Cheare and his co-authors cited examples of faithful praying from the Old Testament—such men as Nehemiah, Ezra, and Daniel—to stir up their readers to be fervent in prayer (p.12-13). In fact, the writers felt that God had already given the churches a taste of “this glorious blessing of the Spirit of grace and supplication”—a reference to Zechariah 12:10—and done great works on behalf of his people (p.15-16). But there had been defections from within their churches and “vain men,” in the words of Cheare and his colleagues, had attacked the Baptist position (p.17). Ongoing prayer for Christ’s cause to be honoured among them was thus still needed.

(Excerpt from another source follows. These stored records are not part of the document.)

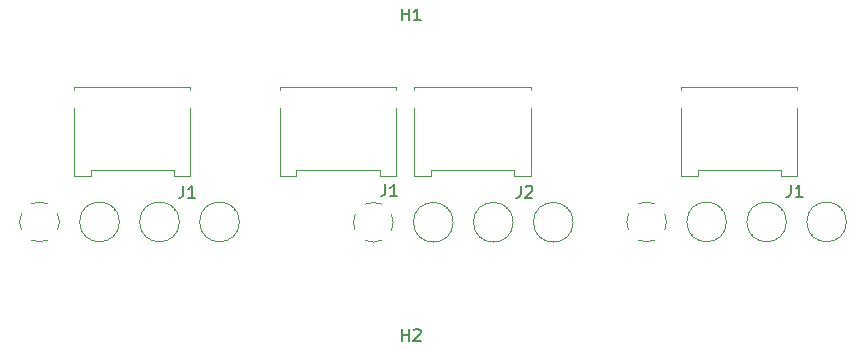
<source format=gbr>
G04 #@! TF.GenerationSoftware,KiCad,Pcbnew,(6.0.11-0)*
G04 #@! TF.CreationDate,2023-07-03T13:35:27+12:00*
G04 #@! TF.ProjectId,molex-adapter,6d6f6c65-782d-4616-9461-707465722e6b,rev?*
G04 #@! TF.SameCoordinates,PX7f50c60PY69db9c0*
G04 #@! TF.FileFunction,Legend,Top*
G04 #@! TF.FilePolarity,Positive*
%FSLAX46Y46*%
G04 Gerber Fmt 4.6, Leading zero omitted, Abs format (unit mm)*
G04 Created by KiCad (PCBNEW (6.0.11-0)) date 2023-07-03 13:35:27*
%MOMM*%
%LPD*%
G01*
G04 APERTURE LIST*
%ADD10C,0.150000*%
%ADD11C,0.120000*%
G04 APERTURE END LIST*
D10*
G04 #@! TO.C,J2*
X9276666Y18967620D02*
X9276666Y18253334D01*
X9229047Y18110477D01*
X9133809Y18015239D01*
X8990952Y17967620D01*
X8895714Y17967620D01*
X9705238Y18872381D02*
X9752857Y18920000D01*
X9848095Y18967620D01*
X10086190Y18967620D01*
X10181428Y18920000D01*
X10229047Y18872381D01*
X10276666Y18777143D01*
X10276666Y18681905D01*
X10229047Y18539048D01*
X9657619Y17967620D01*
X10276666Y17967620D01*
G04 #@! TO.C,J1*
X32166666Y19057620D02*
X32166666Y18343334D01*
X32119047Y18200477D01*
X32023809Y18105239D01*
X31880952Y18057620D01*
X31785714Y18057620D01*
X33166666Y18057620D02*
X32595238Y18057620D01*
X32880952Y18057620D02*
X32880952Y19057620D01*
X32785714Y18914762D01*
X32690476Y18819524D01*
X32595238Y18771905D01*
G04 #@! TO.C,H1*
X-751905Y32967620D02*
X-751905Y33967620D01*
X-751905Y33491429D02*
X-180477Y33491429D01*
X-180477Y32967620D02*
X-180477Y33967620D01*
X819523Y32967620D02*
X248095Y32967620D01*
X533809Y32967620D02*
X533809Y33967620D01*
X438571Y33824762D01*
X343333Y33729524D01*
X248095Y33681905D01*
G04 #@! TO.C,J1*
X-2183334Y19107620D02*
X-2183334Y18393334D01*
X-2230953Y18250477D01*
X-2326191Y18155239D01*
X-2469048Y18107620D01*
X-2564286Y18107620D01*
X-1183334Y18107620D02*
X-1754762Y18107620D01*
X-1469048Y18107620D02*
X-1469048Y19107620D01*
X-1564286Y18964762D01*
X-1659524Y18869524D01*
X-1754762Y18821905D01*
G04 #@! TO.C,H2*
X-761905Y5847620D02*
X-761905Y6847620D01*
X-761905Y6371429D02*
X-190477Y6371429D01*
X-190477Y5847620D02*
X-190477Y6847620D01*
X238095Y6752381D02*
X285714Y6800000D01*
X380952Y6847620D01*
X619047Y6847620D01*
X714285Y6800000D01*
X761904Y6752381D01*
X809523Y6657143D01*
X809523Y6561905D01*
X761904Y6419048D01*
X190476Y5847620D01*
X809523Y5847620D01*
G04 #@! TO.C,J1*
X-19293334Y18967620D02*
X-19293334Y18253334D01*
X-19340953Y18110477D01*
X-19436191Y18015239D01*
X-19579048Y17967620D01*
X-19674286Y17967620D01*
X-18293334Y17967620D02*
X-18864762Y17967620D01*
X-18579048Y17967620D02*
X-18579048Y18967620D01*
X-18674286Y18824762D01*
X-18769524Y18729524D01*
X-18864762Y18681905D01*
D11*
G04 #@! TO.C,J2*
X275000Y27355661D02*
X275000Y27045661D01*
X8725000Y20265661D02*
X1695000Y20265661D01*
X10145000Y19765661D02*
X8725000Y19765661D01*
X8725000Y19765661D02*
X8725000Y20265661D01*
X10145000Y25525661D02*
X10145000Y19765661D01*
X1695000Y20265661D02*
X1695000Y19765661D01*
X1695000Y19765661D02*
X275000Y19765661D01*
X10145000Y27355661D02*
X275000Y27355661D01*
X10145000Y27045661D02*
X10145000Y27355661D01*
X275000Y19765661D02*
X275000Y25525661D01*
G04 #@! TO.C,J1*
X31304339Y19765661D02*
X31304339Y20265661D01*
X24274339Y19765661D02*
X22854339Y19765661D01*
X32724339Y27045661D02*
X32724339Y27355661D01*
X32724339Y25525661D02*
X32724339Y19765661D01*
X22854339Y19765661D02*
X22854339Y25525661D01*
X32724339Y19765661D02*
X31304339Y19765661D01*
X22854339Y27355661D02*
X22854339Y27045661D01*
X31304339Y20265661D02*
X24274339Y20265661D01*
X24274339Y20265661D02*
X24274339Y19765661D01*
X32724339Y27355661D02*
X22854339Y27355661D01*
X28882339Y14887661D02*
X28835339Y14841661D01*
X26099339Y17185661D02*
X26064339Y17149661D01*
X26304339Y16979661D02*
X26257339Y16933661D01*
X34155339Y14671661D02*
X34120339Y14636661D01*
X23995339Y14671661D02*
X23960339Y14636661D01*
X36259339Y17185661D02*
X36224339Y17149661D01*
X36464339Y16979661D02*
X36417339Y16933661D01*
X29075339Y14671661D02*
X29040339Y14636661D01*
X33962339Y14887661D02*
X33915339Y14841661D01*
X31384339Y16979661D02*
X31337339Y16933661D01*
X31179339Y17185661D02*
X31144339Y17149661D01*
X23802339Y14887661D02*
X23755339Y14841661D01*
X20633339Y17445661D02*
G75*
G03*
X19266297Y17446088I-684001J-1534993D01*
G01*
X18414339Y16594661D02*
G75*
G03*
X18413912Y15227619I1534993J-684001D01*
G01*
X21484340Y15226661D02*
G75*
G03*
X21484766Y16593703I-1535001J684000D01*
G01*
X19265339Y14375661D02*
G75*
G03*
X19978144Y14230408I683999J1535001D01*
G01*
X19949339Y14230661D02*
G75*
G03*
X20632657Y14375905I0J1680000D01*
G01*
X36869339Y15910661D02*
G75*
G03*
X36869339Y15910661I-1680000J0D01*
G01*
X31789339Y15910661D02*
G75*
G03*
X31789339Y15910661I-1680000J0D01*
G01*
X26709339Y15910661D02*
G75*
G03*
X26709339Y15910661I-1680000J0D01*
G01*
X-17244661Y14671661D02*
X-17279661Y14636661D01*
X-14935661Y16979661D02*
X-14982661Y16933661D01*
X-17437661Y14887661D02*
X-17484661Y14841661D01*
X-15140661Y17185661D02*
X-15175661Y17149661D01*
X-20220661Y17185661D02*
X-20255661Y17149661D01*
X-25095661Y16979661D02*
X-25142661Y16933661D01*
X-27597661Y14887661D02*
X-27644661Y14841661D01*
X-25300661Y17185661D02*
X-25335661Y17149661D01*
X-27404661Y14671661D02*
X-27439661Y14636661D01*
X-20015661Y16979661D02*
X-20062661Y16933661D01*
X-22324661Y14671661D02*
X-22359661Y14636661D01*
X-22517661Y14887661D02*
X-22564661Y14841661D01*
X-32985661Y16594661D02*
G75*
G03*
X-32986088Y15227619I1534993J-684001D01*
G01*
X-32134661Y14375661D02*
G75*
G03*
X-31421856Y14230408I683999J1535001D01*
G01*
X-30766661Y17445661D02*
G75*
G03*
X-32133703Y17446088I-684001J-1534993D01*
G01*
X-29915660Y15226661D02*
G75*
G03*
X-29915234Y16593703I-1535001J684000D01*
G01*
X-31450661Y14230661D02*
G75*
G03*
X-30767343Y14375905I0J1680000D01*
G01*
X-14530661Y15910661D02*
G75*
G03*
X-14530661Y15910661I-1680000J0D01*
G01*
X-19610661Y15910661D02*
G75*
G03*
X-19610661Y15910661I-1680000J0D01*
G01*
X-24690661Y15910661D02*
G75*
G03*
X-24690661Y15910661I-1680000J0D01*
G01*
X-1245000Y25525661D02*
X-1245000Y19765661D01*
X-9695000Y19765661D02*
X-11115000Y19765661D01*
X-2665000Y19765661D02*
X-2665000Y20265661D01*
X-11115000Y27355661D02*
X-11115000Y27045661D01*
X-1245000Y27045661D02*
X-1245000Y27355661D01*
X-2665000Y20265661D02*
X-9695000Y20265661D01*
X-9695000Y20265661D02*
X-9695000Y19765661D01*
X-1245000Y27355661D02*
X-11115000Y27355661D01*
X-11115000Y19765661D02*
X-11115000Y25525661D01*
X-1245000Y19765661D02*
X-2665000Y19765661D01*
X13120000Y17155662D02*
X13085000Y17119662D01*
X5936000Y14641662D02*
X5901000Y14606662D01*
X663000Y14857662D02*
X616000Y14811662D01*
X3165000Y16949662D02*
X3118000Y16903662D01*
X856000Y14641662D02*
X821000Y14606662D01*
X13325000Y16949662D02*
X13278000Y16903662D01*
X2960000Y17155662D02*
X2925000Y17119662D01*
X5743000Y14857662D02*
X5696000Y14811662D01*
X10823000Y14857662D02*
X10776000Y14811662D01*
X11016000Y14641662D02*
X10981000Y14606662D01*
X8245000Y16949662D02*
X8198000Y16903662D01*
X8040000Y17155662D02*
X8005000Y17119662D01*
X-1654999Y15196662D02*
G75*
G03*
X-1654573Y16563704I-1535001J684000D01*
G01*
X-4725000Y16564662D02*
G75*
G03*
X-4725427Y15197620I1534993J-684001D01*
G01*
X-2506000Y17415662D02*
G75*
G03*
X-3873042Y17416089I-684001J-1534993D01*
G01*
X-3874000Y14345662D02*
G75*
G03*
X-3161195Y14200409I683999J1535001D01*
G01*
X-3190000Y14200662D02*
G75*
G03*
X-2506682Y14345906I0J1680000D01*
G01*
X3570000Y15880662D02*
G75*
G03*
X3570000Y15880662I-1680000J0D01*
G01*
X13730000Y15880662D02*
G75*
G03*
X13730000Y15880662I-1680000J0D01*
G01*
X8650000Y15880662D02*
G75*
G03*
X8650000Y15880662I-1680000J0D01*
G01*
X-28545661Y27355661D02*
X-28545661Y27045661D01*
X-28545661Y19765661D02*
X-28545661Y25525661D01*
X-18675661Y19765661D02*
X-20095661Y19765661D01*
X-20095661Y19765661D02*
X-20095661Y20265661D01*
X-18675661Y25525661D02*
X-18675661Y19765661D01*
X-27125661Y19765661D02*
X-28545661Y19765661D01*
X-20095661Y20265661D02*
X-27125661Y20265661D01*
X-18675661Y27045661D02*
X-18675661Y27355661D01*
X-18675661Y27355661D02*
X-28545661Y27355661D01*
X-27125661Y20265661D02*
X-27125661Y19765661D01*
G04 #@! TD*
M02*

</source>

In a powerful exhortation the churches were urged to reflect on what kind of congregations they ought to be like. Were they the sort of people they should be, then, Cheare and his fellow authors wrote,

“the zeal of the Lord’s house would eat us up, and love of it would crucifie us more unto, and wean us from those interests of earth, and men, whereupon we have been apt to lean, and whereunto we have been deeply and dangerously engaged: causing us also to wait to be with Jesus, which is best of all; and in the mean time to pant, and thirst uncessantly, for that holy Spirit of promise, that alone can present us with the ravishing glory of that expected day, and raise up our spirits to a sweet and suitable disposition, according to the will of God, to wait and act aright toward it” (p.18-19).

Though so many things have changed between Cheare’s day and ours, our need is ultimately no different from that of the Baptists being addressed by Cheare and his friends. May the Lord grant us “to pant and thirst” without ceasing for the same Spirit of supplication that we might live for the glory that is to come!